- Venue: London Aquatics Centre
- Dates: 6 September 2012
- Competitors: 14 from 9 nations
- Winning time: 2:15.95

Medalists
- 1st place, gold medalist(s):  / Matthew Cowdrey / Australia
- 2nd place, silver medalist(s):  / Andriy Kalyna / Ukraine
- 3rd place, bronze medalist(s):  / Federico Morlacchi / Italy

= Swimming at the 2012 Summer Paralympics – Men's 200 metre individual medley SM9 =

Event at the 2012 Summer Paralympics

The men's 200m ind. medley SM9 event at the 2012 Summer Paralympics took place at the London Aquatics Centre on 6 September.
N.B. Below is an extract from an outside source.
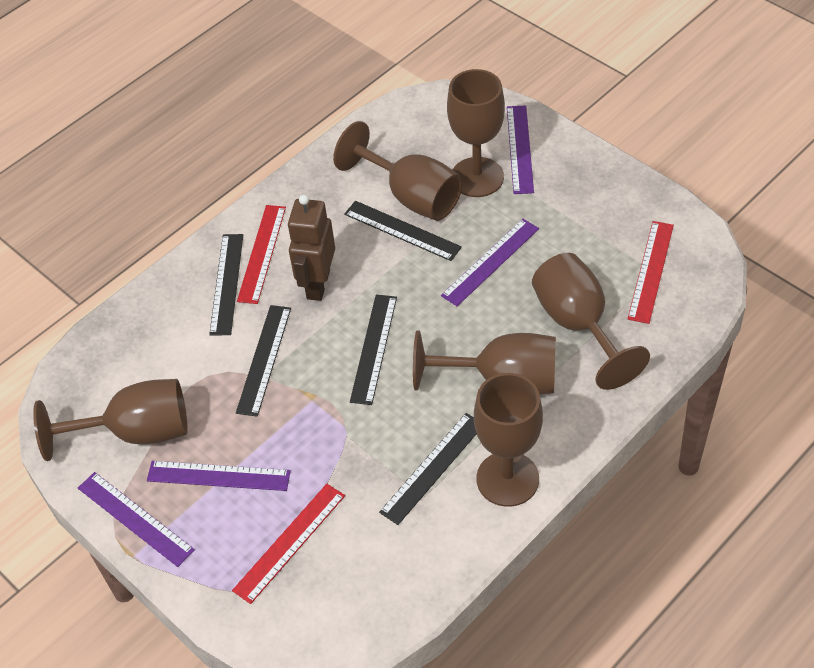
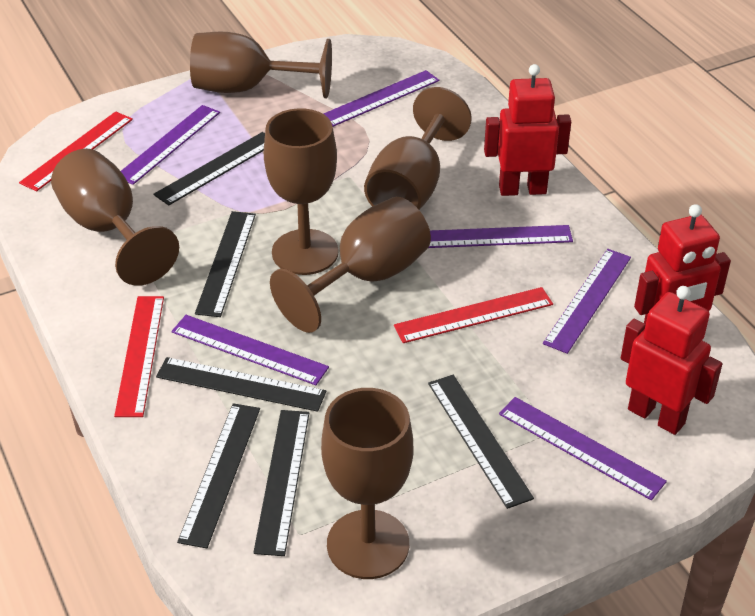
black ruler: [209,234,243,336] [236,305,291,417] [344,201,462,261] [350,294,397,405] [379,413,477,525] = 5 -> [153,132,265,206] [156,357,326,412] [177,403,260,548] [195,211,256,317] [253,410,309,556] [428,375,534,509] = 6
brown robot: [288,195,335,301] = 1 -> none = 0
purple ruler: [78,472,195,567] [147,461,291,491] [441,219,539,306] [507,105,534,194] = 4 -> [121,105,220,185] [171,315,329,385] [323,70,439,127] [428,225,573,248] [499,397,667,500] [543,249,631,354] = 6
red robot: none = 0 -> [484,64,571,196] [621,286,722,435] [634,204,731,324] = 3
There were two heats; the swimmers with the eight fastest times advanced to the final.

==Results==

===Heats===
Competed from 09:30.

====Heat 1====

| Rank | Lane | Name | Nationality | Time | Notes |
|---|---|---|---|---|---|
| 1 | 4 | Andriy Kalyna | Ukraine | 2:20.38 | Q |
| 2 | 3 | Federico Morlacchi | Italy | 2:23.32 | Q |
| 3 | 6 | Brenden Hall | Australia | 2:23.42 | Q |
| 4 | 2 | Csaba Meilinger | Hungary | 2:25.92 |  |
| 5 | 1 | Michael Auprince | Australia | 2:26.36 |  |
| 6 | 7 | Michael Prout | United States | 2:26.48 |  |

====Heat 2====

| Rank | Lane | Name | Nationality | Time | Notes |
|---|---|---|---|---|---|
| 1 | 4 | Matthew Cowdrey | Australia | 2:19.79 | Q |
| 2 | 5 | James Crisp | Great Britain | 2:22.09 | Q |
| 3 | 6 | Cody Bureau | United States | 2:23.09 | Q |
| 4 | 3 | Tamas Toth | Hungary | 2:23.83 | Q |
| 5 | 2 | Iurii Martynov | Ukraine | 2:25.68 | Q |
| 6 | 7 | David Grachat | Portugal | 2:27.01 |  |
| 7 | 1 | Martin Schulz | Germany | 2:27.18 |  |
| 8 | 8 | Eduard Samarin | Russia | 2:29.14 |  |

===Final===
Competed at 17:30.

| Rank | Lane | Name | Nationality | Time | Notes |
|---|---|---|---|---|---|
| 1st place, gold medalist(s) | 4 | Matthew Cowdrey | Australia | 2:15.95 |  |
| 2nd place, silver medalist(s) | 5 | Andriy Kalyna | Ukraine | 2:16.38 | EU |
| 3rd place, bronze medalist(s) | 2 | Federico Morlacchi | Italy | 2:20.28 |  |
| 4 | 1 | Tamas Toth | Hungary | 2:21.04 |  |
| 5 | 3 | James Crisp | Great Britain | 2:21.10 |  |
| 6 | 7 | Brenden Hall | Australia | 2:21.48 |  |
| 7 | 6 | Cody Bureau | United States | 2:22.24 |  |
| 8 | 8 | Iurii Martynov | Ukraine | 2:26.65 |  |

Q = qualified for final. EU = European Record.